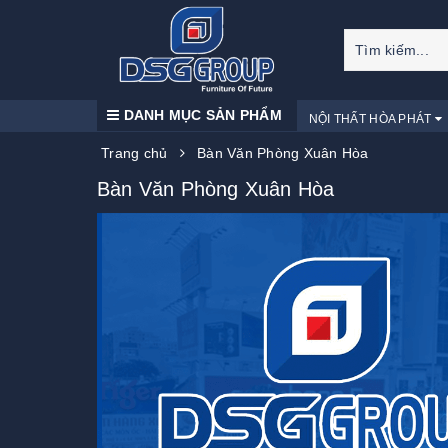
DANH MỤC SẢN PHẨM
NỘI THẤT HÒA PHÁT
Trang chủ
Bàn Văn Phòng Xuân Hòa
Bàn Văn Phòng Xuân Hòa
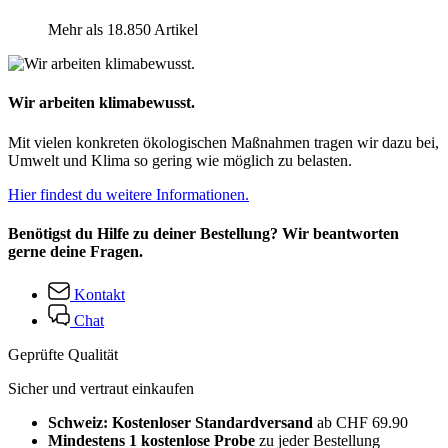
Mehr als 18.850 Artikel
Wir arbeiten klimabewusst.
Mit vielen konkreten ökologischen Maßnahmen tragen wir dazu bei,
Umwelt und Klima so gering wie möglich zu belasten.
Hier findest du weitere Informationen.
Benötigst du Hilfe zu deiner Bestellung? Wir beantworten
gerne deine Fragen.
Kontakt
Chat
Geprüfte Qualität
Sicher und vertraut einkaufen
Schweiz: Kostenloser Standardversand
ab CHF 69.90
Mindestens 1 kostenlose Probe
zu jeder Bestellung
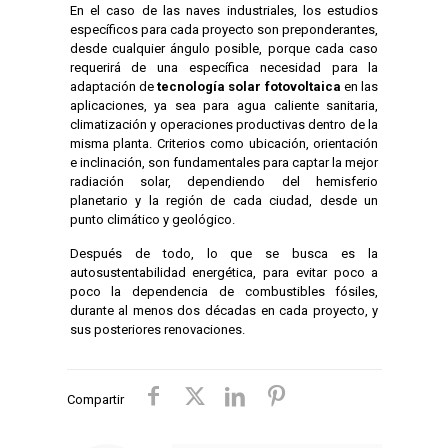
En el caso de las naves industriales, los estudios
específicos para cada proyecto son preponderantes,
desde cualquier ángulo posible, porque cada caso
requerirá de una específica necesidad para la
adaptación de
tecnología solar fotovoltaica
en las
aplicaciones, ya sea para agua caliente sanitaria,
climatización y operaciones productivas dentro de la
misma planta. Criterios como ubicación, orientación
e inclinación, son fundamentales para captar la mejor
radiación solar, dependiendo del hemisferio
planetario y la región de cada ciudad, desde un
punto climático y geológico.
Después de todo, lo que se busca es la
autosustentabilidad energética, para evitar poco a
poco la dependencia de combustibles fósiles,
durante al menos dos décadas en cada proyecto, y
sus posteriores renovaciones.
Compartir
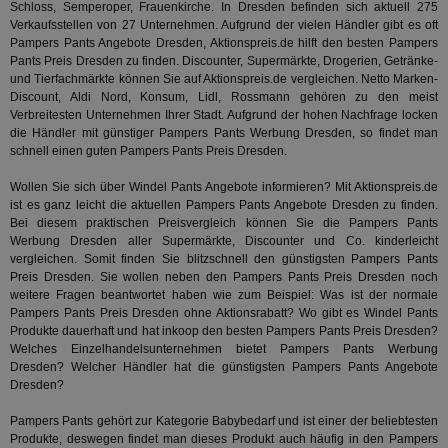
Schloss, Semperoper, Frauenkirche. In Dresden befinden sich aktuell 275
für die 
TDCPM
1 Jahr
Die
The Trade Desk Inc.
Verkaufsstellen von 27 Unternehmen. Aufgrund der vielen Händler gibt es oft
Analys
Inf
.adsrvr.org
verwen
Pampers Pants Angebote Dresden, Aktionspreis.de hilft den besten Pampers
der
Pants Preis Dresden zu finden. Discounter, Supermärkte, Drogerien, Getränke-
Web
und Tierfachmärkte können Sie auf Aktionspreis.de vergleichen. Netto Marken-
Wer
En
Discount, Aldi Nord, Konsum, Lidl, Rossmann gehören zu den meist
mög
Verbreitesten Unternehmen Ihrer Stadt. Aufgrund der hohen Nachfrage locken
Bes
die Händler mit günstiger Pampers Pants Werbung Dresden, so findet man
ges
schnell einen guten Pampers Pants Preis Dresden.
uid-bp-36033
.ads.stickyadstv.com
2 Monate
Die
Nut
Wollen Sie sich über Windel Pants Angebote informieren? Mit Aktionspreis.de
Int
ist es ganz leicht die aktuellen Pampers Pants Angebote Dresden zu finden.
Web
ab,
Bei diesem praktischen Preisvergleich können Sie die Pampers Pants
Wer
Werbung Dresden aller Supermärkte, Discounter und Co. kinderleicht
dem
vergleichen. Somit finden Sie blitzschnell den günstigsten Pampers Pants
Prä
lie
Preis Dresden. Sie wollen neben den Pampers Pants Preis Dresden noch
weitere Fragen beantwortet haben wie zum Beispiel: Was ist der normale
3pi
3 Monate
Leg
ID5 Technology Ltd
Pampers Pants Preis Dresden ohne Aktionsrabatt? Wo gibt es Windel Pants
den
.id5-sync.com
Produkte dauerhaft und hat
inkoop
den besten Pampers Pants Preis Dresden?
We
Dri
Welches Einzelhandelsunternehmen bietet Pampers Pants Werbung
Bes
Dresden? Welcher Händler hat die günstigsten Pampers Pants Angebote
We
Dresden?
kön
Ser
Hub
Pampers Pants gehört zur Kategorie
Babybedarf
und ist einer der beliebtesten
ber
Produkte, deswegen findet man dieses Produkt auch häufig in den Pampers
Wer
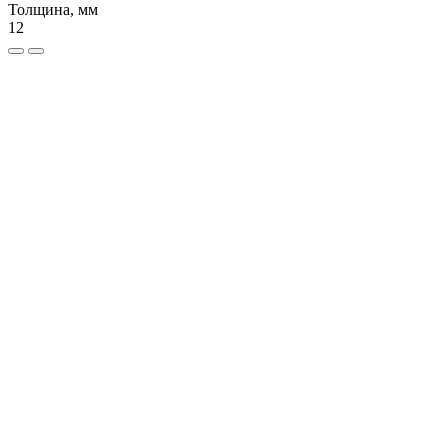
Толщина, мм
12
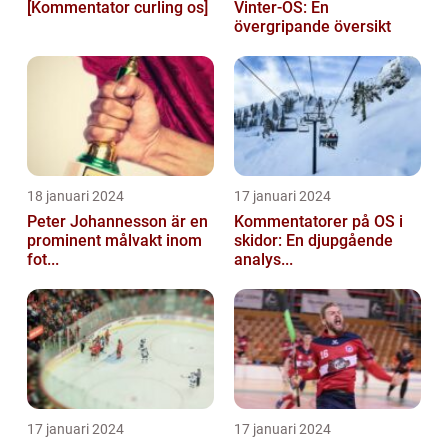
[Kommentator curling os]
Vinter-OS: En
övergripande översikt
18 januari 2024
17 januari 2024
Peter Johannesson är en
Kommentatorer på OS i
prominent målvakt inom
skidor: En djupgående
fot...
analys...
17 januari 2024
17 januari 2024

**EXERCISE DIRECTIONS:** Extract the lines from the one containing "Толщина, мм" through the last line above, inclusive, reproducing each one verbatim. Omit the pictures.

**FINISHED TASK:**
Толщина, мм
12
[Kommentator curling os]
Vinter-OS: En
övergripande översikt
18 januari 2024
17 januari 2024
Peter Johannesson är en
Kommentatorer på OS i
prominent målvakt inom
skidor: En djupgående
fot...
analys...
17 januari 2024
17 januari 2024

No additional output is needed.